Wednesday, March 23, 2005

Goodbye Friend

Its crazy, the difference having someone from your hometown around makes....like, i felt totally comfortable in my existence here, there's just something about exposing that existence to someone who, like, really knows you, i guess. The vulnerability, its weird. In a way, living here, it was just different for those few days broggi was here. It was like the one thing thats missing from here, that sense of home, was transplanted. Even though i knew it was temporary, it felt good, surprisingly and refreshingly good. I guess mostly cuz brog and i have been friends for awhile, and i thought i knew what to expect out of his visit. But, i definitely got alot more. He's definitely reached another level of life, a level that im proud to see him reach, and that makes me glad we're still friends(its been a rough.....barstow in the surburban... ride!!!). Anyway, sunday i spent the whole day working, i brought home a pizza and we just chilled. It was nice. Having a homey and chillin.

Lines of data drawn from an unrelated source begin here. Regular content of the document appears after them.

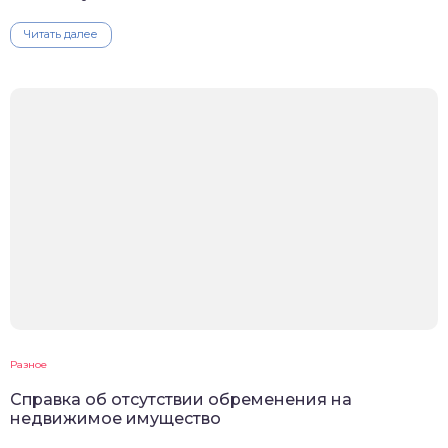
Читать далее
Разное
Справка об отсутствии обременения на
недвижимое имущество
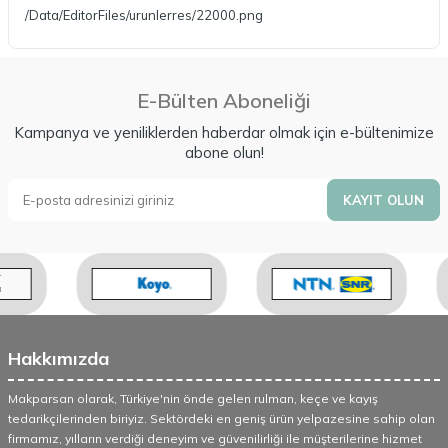
/Data/EditorFiles/urunlerres/22000.png
E-Bülten Aboneliği
Kampanya ve yeniliklerden haberdar olmak için e-bültenimize
abone olun!
KAYIT OLUN
Hakkımızda
Makparsan olarak, Türkiye'nin önde gelen rulman, keçe ve kayış
tedarikçilerinden biriyiz. Sektördeki en geniş ürün yelpazesine sahip olan
firmamız, yılların verdiği deneyim ve güvenilirliği ile müşterilerine hizmet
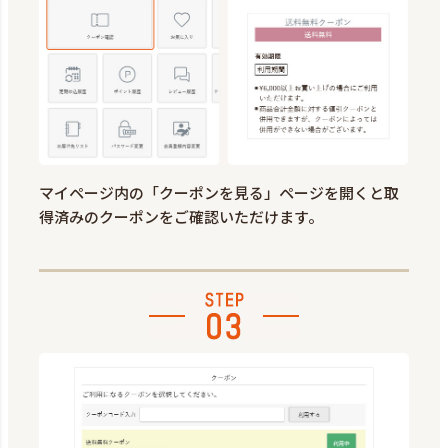
マイページ内の「クーポンを見る」ページを開くと取
得済みのクーポンをご確認いただけます。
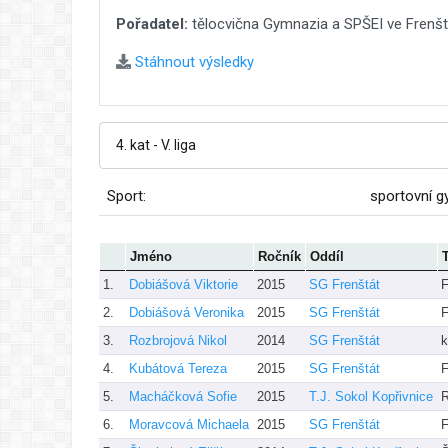
Pořadatel:
tělocvična Gymnazia a SPŠEI ve Frenšt
Stáhnout výsledky
Sport:
sportovní g
Jméno
Ročník
Oddíl
1.
Dobiášová Viktorie
2015
SG Frenštát
F
2.
Dobiášová Veronika
2015
SG Frenštát
F
3.
Rozbrojová Nikol
2014
SG Frenštát
k
4.
Kubátová Tereza
2015
SG Frenštát
F
5.
Macháčková Sofie
2015
T.J. Sokol Kopřivnice
R
6.
Moravcová Michaela
2015
SG Frenštát
F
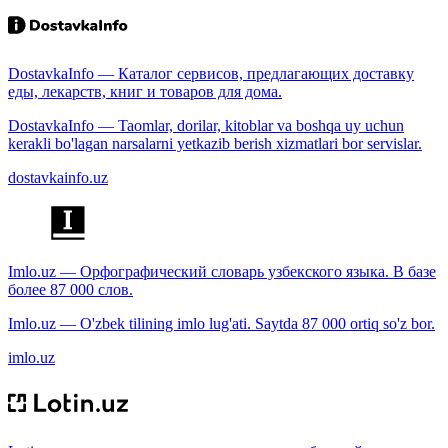
DostavkaInfo — Каталог сервисов, предлагающих доставку
еды, лекарств, книг и товаров для дома.
DostavkaInfo — Taomlar, dorilar, kitoblar va boshqa uy uchun
kerakli bo'lagan narsalarni yetkazib berish xizmatlari bor servislar.
dostavkainfo.uz
Imlo.uz — Орфографический словарь узбекского языка. В базе
более 87 000 слов.
Imlo.uz — O'zbek tilining imlo lug'ati. Saytda 87 000 ortiq so'z bor.
imlo.uz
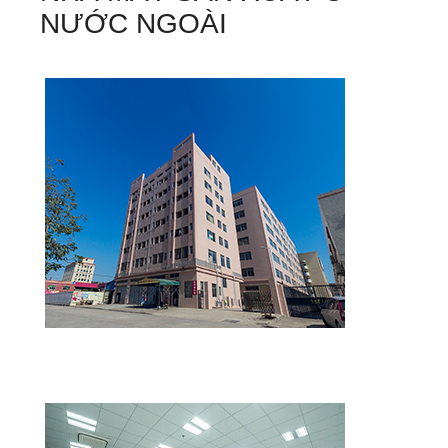
NƯỚC NGOÀI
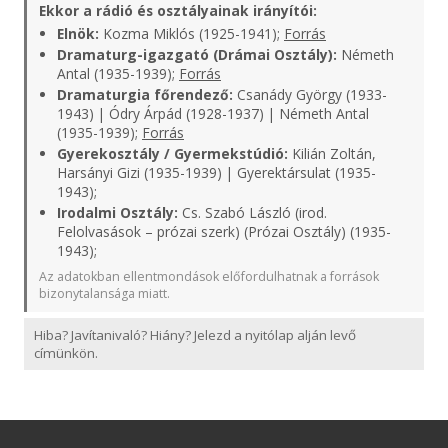
Ekkor a rádió és osztályainak irányítói:
Elnök:
Kozma Miklós (1925-1941);
Forrás
Dramaturg-igazgató (Drámai Osztály):
Németh
Antal (1935-1939);
Forrás
Dramaturgia főrendező:
Csanády György (1933-
1943) | Ódry Árpád (1928-1937) | Németh Antal
(1935-1939);
Forrás
Gyerekosztály / Gyermekstúdió:
Kilián Zoltán,
Harsányi Gizi (1935-1939) | Gyerektársulat (1935-
1943);
Irodalmi Osztály:
Cs. Szabó László (irod.
Felolvasások – prózai szerk) (Prózai Osztály) (1935-
1943);
Az adatokban ellentmondások előfordulhatnak a források
bizonytalansága miatt.
Hiba? Javítanivaló? Hiány? Jelezd a nyitólap alján levő
címünkön.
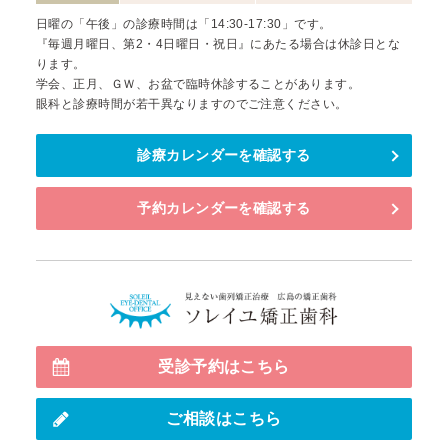
日曜の「午後」の診療時間は「14:30-17:30」です。
『毎週月曜日、第2・4日曜日・祝日』にあたる場合は休診日とな
ります。
学会、正月、ＧＷ、お盆で臨時休診することがあります。
眼科と診療時間が若干異なりますのでご注意ください。
診療カレンダーを確認する
予約カレンダーを確認する
見えない
受診予約はこちら
ご相談はこちら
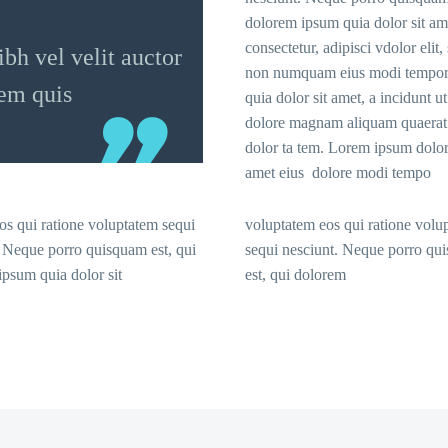
dolorem ipsum quia dolor sit am
consectetur, adipisci vdolor elit,
h vel velit auctor
non numquam eius modi tempo
rem quis
quia dolor sit amet, a incidunt ut
dolore magnam aliquam quaerat
dolor ta tem. Lorem ipsum dolor 
amet eius dolore modi tempo
os qui ratione voluptatem sequi
voluptatem eos qui ratione volu
. Neque porro quisquam est, qui
sequi nesciunt. Neque porro qu
psum quia dolor sit
est, qui dolorem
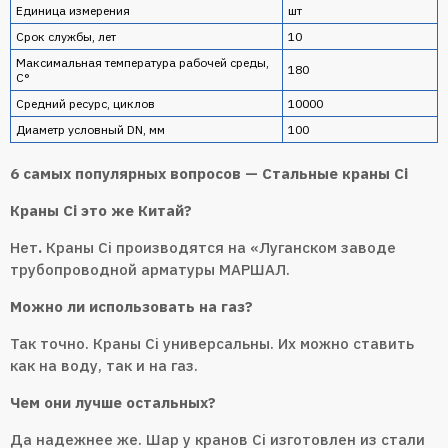
Единица измерения
шт
Срок службы, лет
10
Максимальная температура рабочей среды,
180
С°
Средний ресурс, циклов
10000
Диаметр условный DN, мм
100
6 самых популярных вопросов — Cтальные краны Ci
Краны Ci это же Китай?
Нет
.
Краны Ci производятся на «Луганском заводе
трубопроводной арматуры МАРШАЛ.
Можно ли использовать на газ?
Так точно. Краны Ci универсальны. Их можно ставить
как на воду, так и на газ.
Чем они лучше остальных?
Да надежнее же. Шар у кранов Ci изготовлен из стали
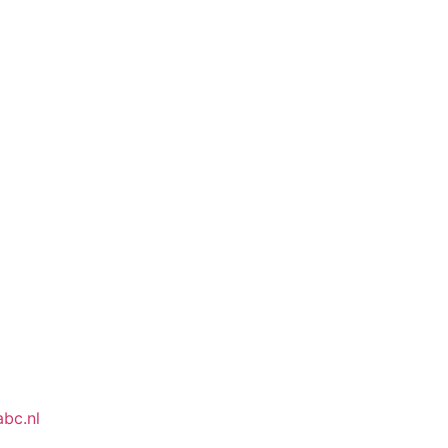
bc.nl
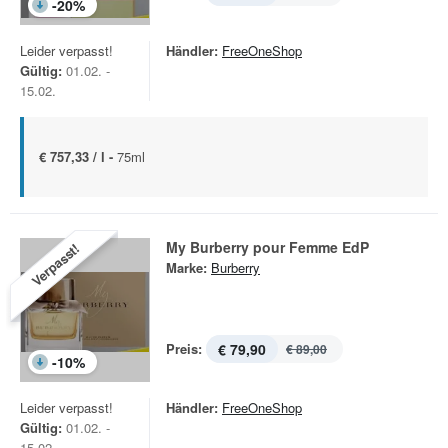
-
20
%
Leider verpasst!
Händler:
FreeOneShop
Gültig:
01.02. -
15.02.
€ 757,33 / l -
75ml
My Burberry pour Femme EdP
Verpasst!
Marke:
Burberry
Preis:
€ 79,90
€ 89,00
-
10
%
Leider verpasst!
Händler:
FreeOneShop
Gültig:
01.02. -
15.02.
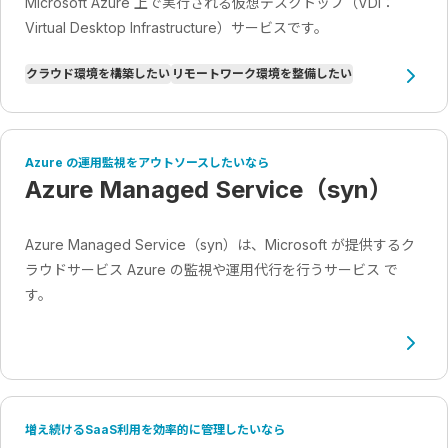
Microsoft Azure 上で実行される仮想デスクトップ（VDI：
Virtual Desktop Infrastructure）サービスです。
クラウド環境を構築したい
リモートワーク環境を整備したい
Azure の運用監視をアウトソースしたいなら
Azure Managed Service（syn）
Azure Managed Service（syn）は、Microsoft が提供するク
ラウドサービス Azure の監視や運用代行を行うサービス で
す。
増え続けるSaaS利用を効率的に管理したいなら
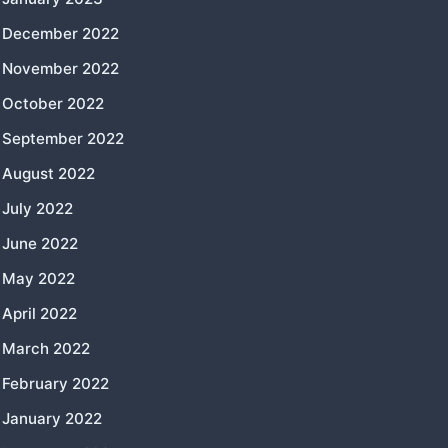
December 2022
November 2022
October 2022
September 2022
August 2022
July 2022
June 2022
May 2022
April 2022
March 2022
February 2022
January 2022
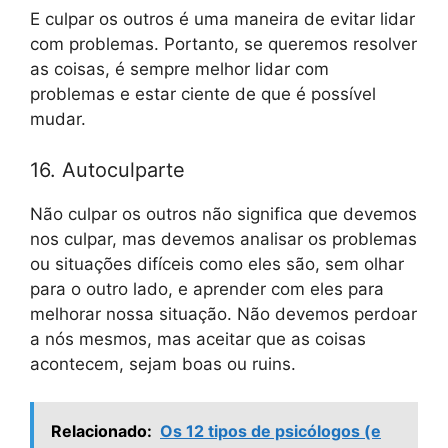
E culpar os outros é uma maneira de evitar lidar
com problemas. Portanto, se queremos resolver
as coisas, é sempre melhor lidar com
problemas e estar ciente de que é possível
mudar.
16. Autoculparte
Não culpar os outros não significa que devemos
nos culpar, mas devemos analisar os problemas
ou situações difíceis como eles são, sem olhar
para o outro lado, e aprender com eles para
melhorar nossa situação. Não devemos perdoar
a nós mesmos, mas aceitar que as coisas
acontecem, sejam boas ou ruins.
Relacionado:
Os 12 tipos de psicólogos (e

It had a definite fresno flare!! On Monday, broggi's last stand.....We decided to go out with a bang, since most of his trip had been pretty mild. We drank the better part of the day away. Hit my favorite spots in the quarter and ran with it. I saw him off at the airport and called it a night. Tuesday i spent dealing with my not so much friend the hangover. Worked at the pizza place, came home and passed out. Today was my chill day off before next monday, the next day off. I had a weird realization today. I've been spending alot of time with my friend dale. He's pretty much heartbroken. We're totally just friends, but i just have to question how much longer our pseudo relationship will run. Most would probably live in the moment and enjoy it, i however am more concerned with whats about to happen. I've definitely spent more time with him than anyone else......I just don't want to see myself get f'd, per the usual. Its not even that i feel myself like, getting attached or anything like that, i just have this weird feeling.....damn this female intuition!!!! Anyway, not much lined up for this week except work.....gotta help my friend chris pack up his shit this weekend to head to lafayette for his new djing gig......its bittersweet, im glad he's found work, selfishly, i wish he was closer!!! Peace out!!